━━━━━ Selected extract

Investigating the effect of silver coating on the solubility, antibacterial properties, and cytocompatibility of glass microspheres.

Abstract

Silver (Ag) coatings have been incorporated into many medical materials due to its ability to eradicate harmful microbes. In this study, glass microspheres (SiO2-Na2O-CaO-Al2O3) were synthesized and employed as substrates to investigate the effect Ag coating has on glass solubility and the subsequent biological effects. Initially, glasses were amorphous with a glass transition point (T(g)) of 605℃ and microspheres were spherical with a mean particle diameter of 120 µm (±27). The Ag coating was determined to be crystalline in nature and its presence was confirmed using scanning electron microscopy and X-ray photoelectron spectroscopy. Ion release determined that Ag-coated (Ag-S) microspheres increased the Na(+) release rate but slightly reduced the Ca(2+) and Si(4+) release compared to an uncoated control (UC-S). Additionally, the Ag-S reduced the pH to just above neutral (7.3-8.5) compared to the UC-S (7.7-9.1). Antibacterial testing determined significant reductions in planktonic Escherichia coli (p = 0.000), Staphylococcus epidermidis (p = 0.000) and Staphylococcus aureus (p = 0.000) growth as a function of the presence of Ag and with respect to maturation (1, 7, and 30 days). Testing for toxicity levels using L929 Fibroblasts determined higher cell viability for the Ag-S at lower concentrations (5 µg/ml); in addition, no significant reduction in cell viability was observed with higher concentrations (15, 30 µg/ml).

━━━━━━━━━━
━━━━━ Source data

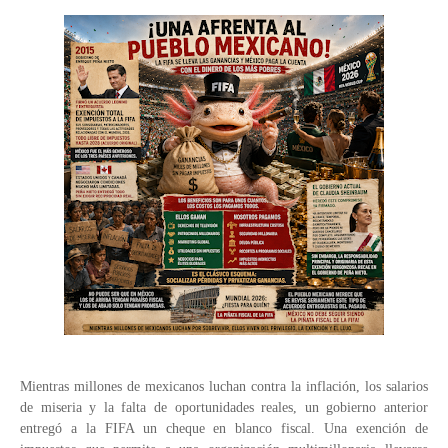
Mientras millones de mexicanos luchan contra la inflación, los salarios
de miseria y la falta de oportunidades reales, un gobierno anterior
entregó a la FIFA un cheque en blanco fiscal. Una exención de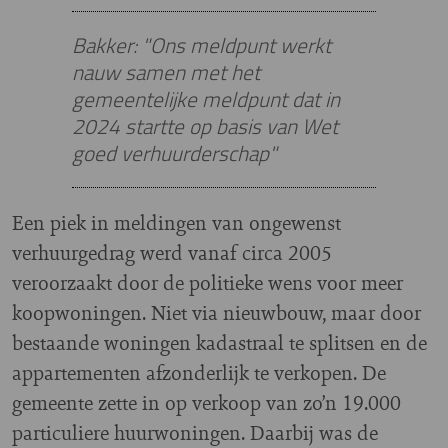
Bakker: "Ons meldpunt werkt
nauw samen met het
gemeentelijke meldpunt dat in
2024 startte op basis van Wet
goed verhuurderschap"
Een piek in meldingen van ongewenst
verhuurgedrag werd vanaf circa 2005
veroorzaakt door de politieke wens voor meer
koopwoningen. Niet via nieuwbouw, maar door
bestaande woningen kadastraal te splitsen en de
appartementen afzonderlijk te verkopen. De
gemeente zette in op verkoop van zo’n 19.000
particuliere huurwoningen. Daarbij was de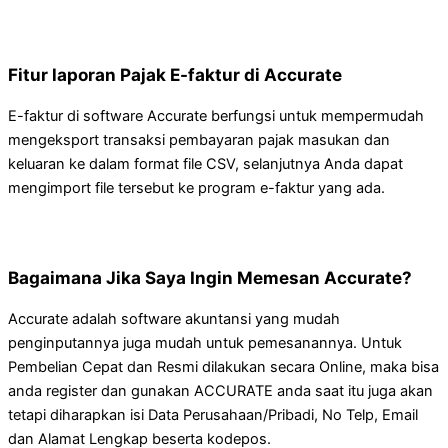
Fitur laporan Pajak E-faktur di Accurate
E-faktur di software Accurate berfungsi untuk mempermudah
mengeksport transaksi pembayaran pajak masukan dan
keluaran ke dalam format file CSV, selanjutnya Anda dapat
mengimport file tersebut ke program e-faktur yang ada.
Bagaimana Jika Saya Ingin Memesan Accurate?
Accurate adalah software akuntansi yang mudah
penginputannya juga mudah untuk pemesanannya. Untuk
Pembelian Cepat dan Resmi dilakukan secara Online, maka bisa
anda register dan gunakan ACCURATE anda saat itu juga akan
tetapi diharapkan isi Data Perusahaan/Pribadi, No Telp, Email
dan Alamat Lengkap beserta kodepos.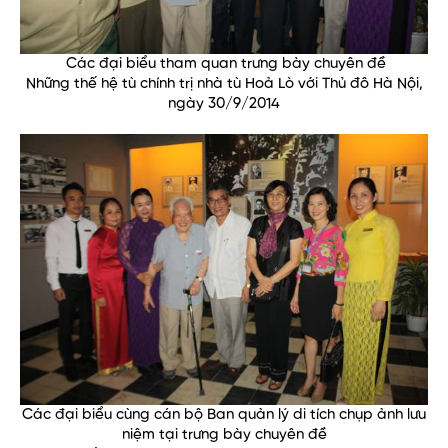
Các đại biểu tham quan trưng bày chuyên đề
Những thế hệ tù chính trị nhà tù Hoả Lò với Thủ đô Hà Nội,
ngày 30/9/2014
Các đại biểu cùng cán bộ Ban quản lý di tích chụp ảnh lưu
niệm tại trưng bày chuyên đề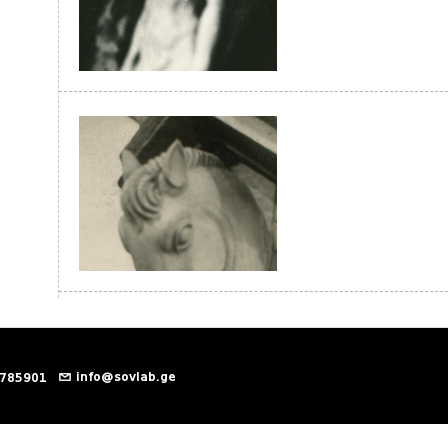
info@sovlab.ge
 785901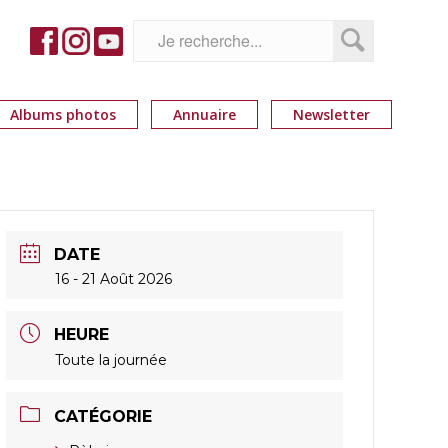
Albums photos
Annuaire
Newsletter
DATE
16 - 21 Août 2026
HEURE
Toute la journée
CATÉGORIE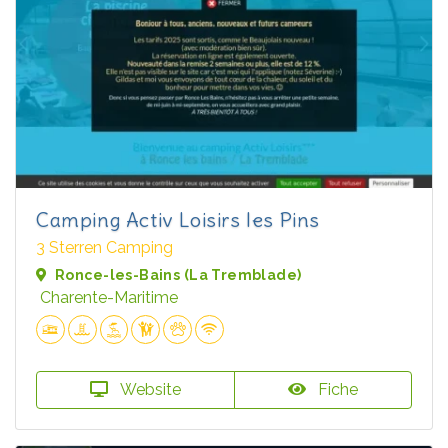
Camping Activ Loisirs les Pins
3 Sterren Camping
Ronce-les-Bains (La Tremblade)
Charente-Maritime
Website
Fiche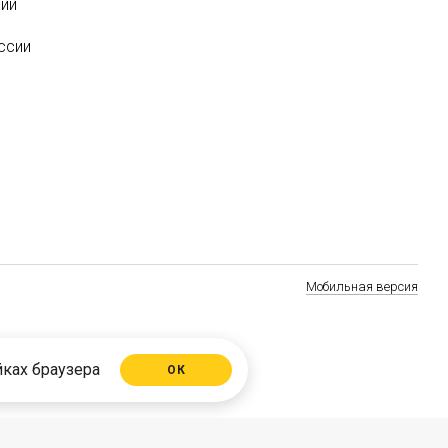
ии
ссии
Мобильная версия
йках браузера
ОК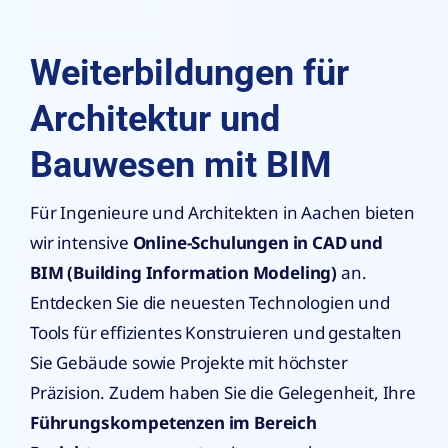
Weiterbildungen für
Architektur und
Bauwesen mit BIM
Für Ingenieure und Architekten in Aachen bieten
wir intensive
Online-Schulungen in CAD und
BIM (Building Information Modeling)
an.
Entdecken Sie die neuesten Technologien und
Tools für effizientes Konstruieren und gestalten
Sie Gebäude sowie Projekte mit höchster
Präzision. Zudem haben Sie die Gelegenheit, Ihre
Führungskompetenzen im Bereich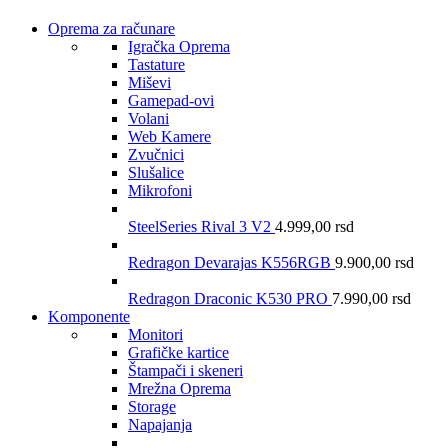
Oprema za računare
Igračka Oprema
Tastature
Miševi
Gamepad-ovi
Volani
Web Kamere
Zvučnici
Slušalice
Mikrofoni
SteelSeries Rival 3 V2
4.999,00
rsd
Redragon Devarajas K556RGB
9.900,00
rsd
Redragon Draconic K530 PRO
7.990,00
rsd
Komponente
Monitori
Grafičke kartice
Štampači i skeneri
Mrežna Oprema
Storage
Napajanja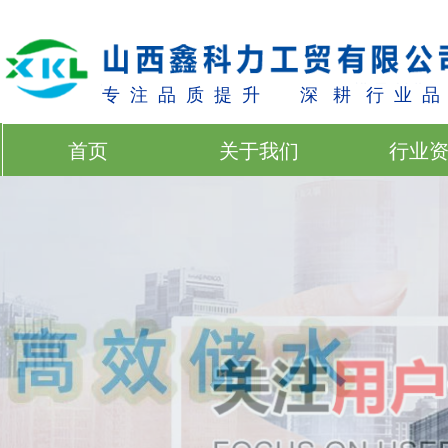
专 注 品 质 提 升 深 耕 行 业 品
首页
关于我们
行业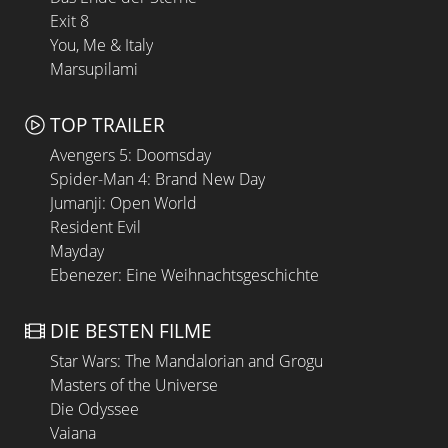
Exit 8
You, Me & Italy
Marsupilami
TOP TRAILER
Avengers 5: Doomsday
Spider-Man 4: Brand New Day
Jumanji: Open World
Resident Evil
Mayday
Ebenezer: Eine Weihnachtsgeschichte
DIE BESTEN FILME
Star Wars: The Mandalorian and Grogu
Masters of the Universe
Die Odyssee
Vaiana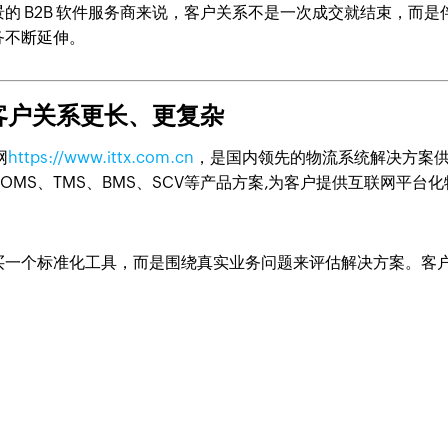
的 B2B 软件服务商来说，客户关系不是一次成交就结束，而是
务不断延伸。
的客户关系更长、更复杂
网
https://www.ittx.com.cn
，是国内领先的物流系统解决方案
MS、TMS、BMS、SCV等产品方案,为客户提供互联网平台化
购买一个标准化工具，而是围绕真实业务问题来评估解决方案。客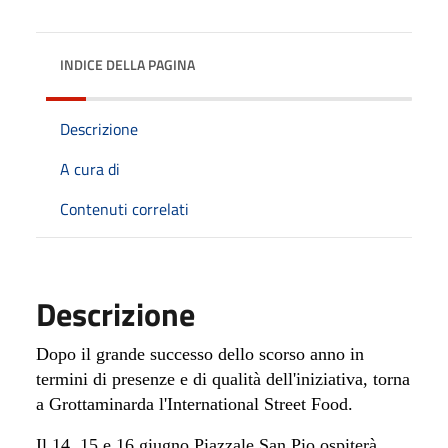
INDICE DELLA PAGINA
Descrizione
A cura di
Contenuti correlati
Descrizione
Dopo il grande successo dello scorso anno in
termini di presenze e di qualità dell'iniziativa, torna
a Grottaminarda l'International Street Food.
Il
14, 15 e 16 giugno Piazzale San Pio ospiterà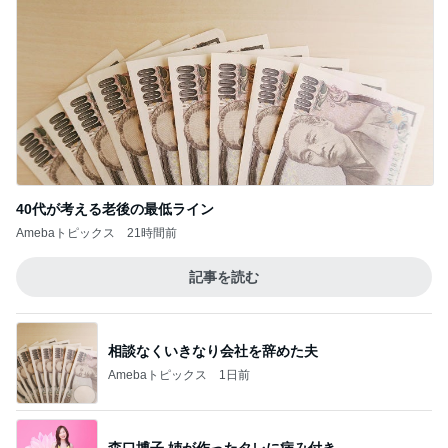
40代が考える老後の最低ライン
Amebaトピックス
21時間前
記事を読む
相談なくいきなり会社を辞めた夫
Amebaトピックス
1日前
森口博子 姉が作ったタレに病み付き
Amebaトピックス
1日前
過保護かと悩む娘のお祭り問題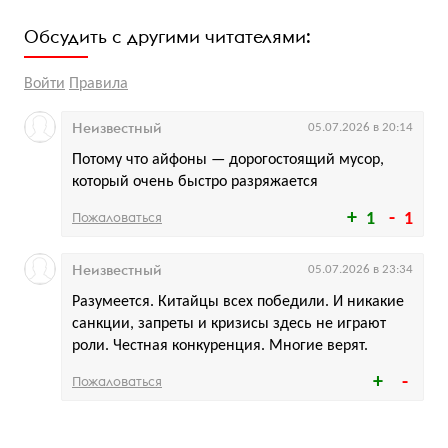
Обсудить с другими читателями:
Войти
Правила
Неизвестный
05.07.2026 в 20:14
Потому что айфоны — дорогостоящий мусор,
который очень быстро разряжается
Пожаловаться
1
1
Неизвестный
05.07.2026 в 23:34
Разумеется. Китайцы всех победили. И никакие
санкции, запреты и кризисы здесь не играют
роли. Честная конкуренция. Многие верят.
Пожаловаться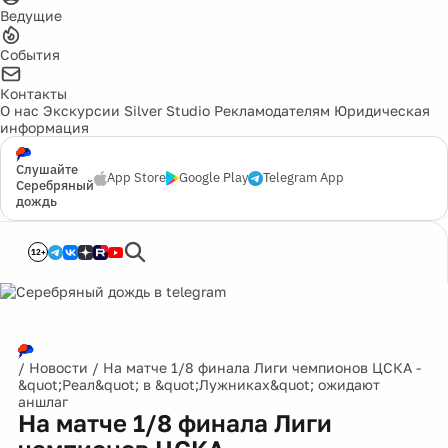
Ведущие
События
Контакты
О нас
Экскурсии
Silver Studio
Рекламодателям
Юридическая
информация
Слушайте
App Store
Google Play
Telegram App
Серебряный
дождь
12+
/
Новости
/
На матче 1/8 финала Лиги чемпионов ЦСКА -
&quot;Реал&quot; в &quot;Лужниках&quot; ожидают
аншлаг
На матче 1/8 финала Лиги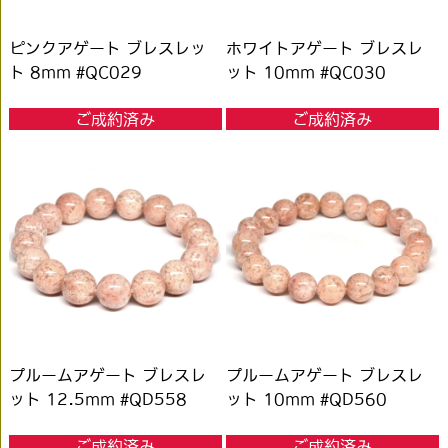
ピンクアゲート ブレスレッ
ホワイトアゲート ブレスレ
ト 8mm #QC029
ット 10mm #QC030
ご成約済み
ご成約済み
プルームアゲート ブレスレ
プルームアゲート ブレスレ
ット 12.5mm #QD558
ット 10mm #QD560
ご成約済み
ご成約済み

━━━━━━━━━━

=== The task ===
According to the abstract on silver-coated glass microspheres, what was the mean particle diameter of the microspheres?

=== Response to the exercise ===
120 µm (±27)